During my year off I discovered the Paddington films and found a lot of comfort in them. I felt a little like the bear with the red hat in that I had turned up to a new city full of excitement and had found it not quite how I had expected. I re-watched the first film the night before I re-started this September and was once again reassured that good stories could have wobbly starts and that it might take time to feel at home in a place. Two weeks into term I somehow got drawn into being part of a stand-up comedy show and felt as out-of-place as a bear in London behind that microphone. I scanned the crowd quickly, avoiding eye contact, when a little red hat caught my eye… In the corner was a little figure of Paddington bear, stood on a stool, ready to watch me make a first impression about as good as his flooding the Brown’s bathroom. 

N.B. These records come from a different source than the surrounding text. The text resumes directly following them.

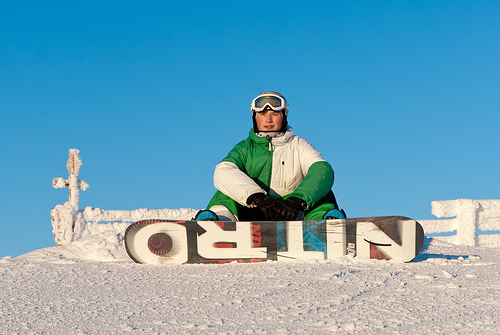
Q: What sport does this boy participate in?
A: Snowboarding.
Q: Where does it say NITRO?
A: Bottom of snowboard.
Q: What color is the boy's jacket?
A: Green and white.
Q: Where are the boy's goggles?
A: His head.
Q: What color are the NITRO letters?
A: White.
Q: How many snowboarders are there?
A: One.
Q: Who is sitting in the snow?
A: A boy.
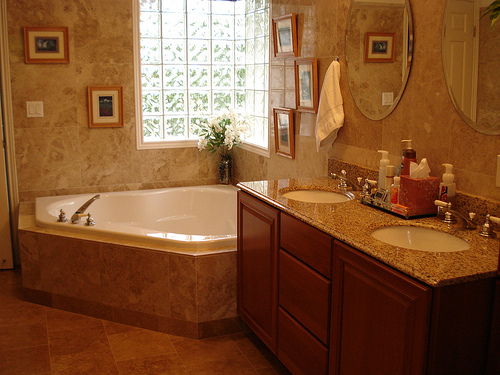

Sometimes we need to start over, and I guess that’s what the New Year gives us all a chance to do. How marvellous that the anxiety of September is followed by the excitement of January? New beginning is re-packaged in resolutions and plans that settle the nervousness of moving out and settling into a new place. If the beginning that this September gave you was challenging, I hope that this January gives you another that is easier and sweeter and feels more like home.